Many arachnids simply deposit their eggs in the soil or in a protected site, and no further care is given to them; others, particularly some tropical species, guard the eggs by remaining with them during the period of development. Some spiders place their eggs in cocoons. The eggs of some tailless whip scorpions, schizomids, whip scorpions, and false scorpions are attached beneath the abdomen.

Among scorpions the fertilized eggs develop inside the mother, and the young are born alive. In scorpions whose eggs contain much yolk, the eggs develop within the oviduct; in those with little yolk, the eggs remain in place, and each embryo lies in a diverticulum (hollow outpouching) with a tubular extension through which nutrient fluids pass from the wall of the maternal intestine. When the young are sufficiently developed, they are expelled and carried about on the mother’s back until after the first molt. False scorpions carry their eggs in a brood sac attached to the genitalia. The embryos develop and grow within this brood sac and are nourished by the female.

Details of early development are not known for all forms, but that of egg-laying spiders is considered typical. The two major divisions of the body (the cephalothorax and the abdomen) appear at an early stage, and the appendages first appear as knobs. In many arachnids the organism is wrapped around the yolk, a situation altered by a process termed inversion or reversion, after which hatching usually occurs.

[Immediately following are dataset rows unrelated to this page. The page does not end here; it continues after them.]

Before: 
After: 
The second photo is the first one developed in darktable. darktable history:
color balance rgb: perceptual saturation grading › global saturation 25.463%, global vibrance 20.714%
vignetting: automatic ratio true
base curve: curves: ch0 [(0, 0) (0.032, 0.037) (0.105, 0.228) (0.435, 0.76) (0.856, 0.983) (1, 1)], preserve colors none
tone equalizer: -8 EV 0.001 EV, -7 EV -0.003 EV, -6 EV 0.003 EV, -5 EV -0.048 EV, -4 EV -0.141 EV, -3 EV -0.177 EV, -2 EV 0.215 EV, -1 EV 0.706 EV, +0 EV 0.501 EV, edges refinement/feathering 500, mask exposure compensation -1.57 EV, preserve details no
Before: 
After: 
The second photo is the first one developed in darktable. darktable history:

Growth occurs by molting, or ecdysis. In many arachnids the first molt occurs while the animal is still within the egg. The newly hatched arachnid is small, and the exoskeleton is less sclerotized (hardened) than that of the adult. With the exception of the mites and ticks and the ricinuleids, which have three pairs of legs when hatched, the hatchlings have four pairs of legs. The number of molts required for attaining maturity varies considerably, especially among the larger species, which may molt up to 10 times. Before molting, arachnids seek a protected site. Most spiders, false scorpions, and some mites produce a cocoon to protect themselves at this time.

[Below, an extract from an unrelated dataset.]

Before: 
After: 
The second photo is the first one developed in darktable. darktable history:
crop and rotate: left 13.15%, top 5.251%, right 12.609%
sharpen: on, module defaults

Mites differ in both development and growth. In the life cycle of the mite, unlike other arachnids, an egg hatches into a six-legged, or hexapod, larva, which passes through one or several immature (nymphal) stages before becoming an adult. Most mites lay the eggs, though in some species the eggs develop within the body of the female and hatch within or immediately after extrusion (ovoviviparous). Some of the Acari are also able to reproduce from unfertilized eggs (parthenogenesis). The life cycle of ticks is similar to that of mites.

The life span of arachnids in temperate areas is usually a single season, with the eggs serving as the overwintering stage. In warm regions some groups (e.g., whip scorpions, tailless whip scorpions, scorpions, sunspiders, and tarantulas) live more than a single year.